Shadows in the Night, Bob Dylan

Shadows in the Night, Bob Dylan

Seth Montpelier '18, STAFF WRITER

The excitement of a new Dylan album was, admittedly, a bit spoiled when it was announced that it would be a set of Sinatra covers. It is always better when The Master of Lyrics is writing his own words. However, the album is a surprising delight that shows Bob’s skill as an arranger.

Being one of the greats with many miles behind him, this record doesn’t rank in Dylan’s top 10. Probably not even his top 15. But, this is a minor gem. There are numerous Sinatra cover albums out there, but this one stands out. This is, partly, because Dylan doesn’t go for the wildly popular hits. There are already millions of covers of “The Way You Look Tonight,” as lovely as it is. He goes for the hidden masterpieces, the darker numbers.

(Saved data entries)
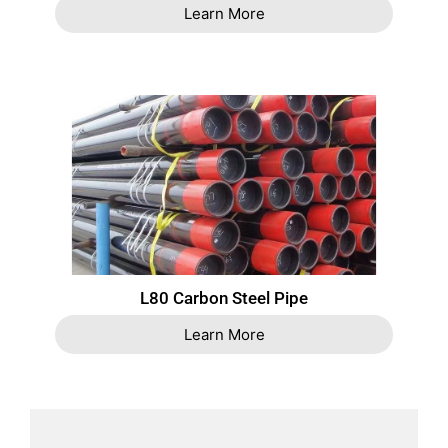
Learn More
L80 Carbon Steel Pipe
Learn More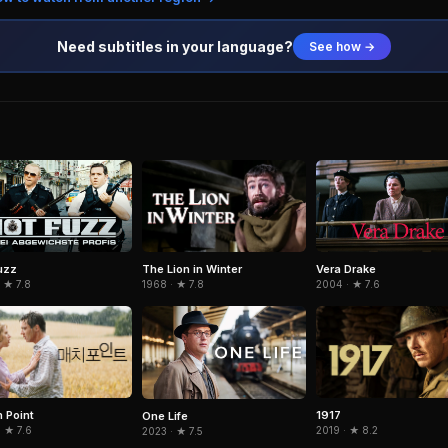
Need subtitles in your language?
See how →
The Lion in Winter
uzz
Vera Drake
1968 · ★ 7.8
 ★ 7.8
2004 · ★ 7.6
 Point
1917
One Life
 ★ 7.6
2019 · ★ 8.2
2023 · ★ 7.5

◆ Prompt
Reproduce the part of the review that opens with the words containing "Being one of" and closes with "the darker numbers.", word for word. The items above are separate material and not part of the review.

◆ Response area
Being one of the greats with many miles behind him, this record doesn’t rank in Dylan’s top 10. Probably not even his top 15. But, this is a minor gem. There are numerous Sinatra cover albums out there, but this one stands out. This is, partly, because Dylan doesn’t go for the wildly popular hits. There are already millions of covers of “The Way You Look Tonight,” as lovely as it is. He goes for the hidden masterpieces, the darker numbers.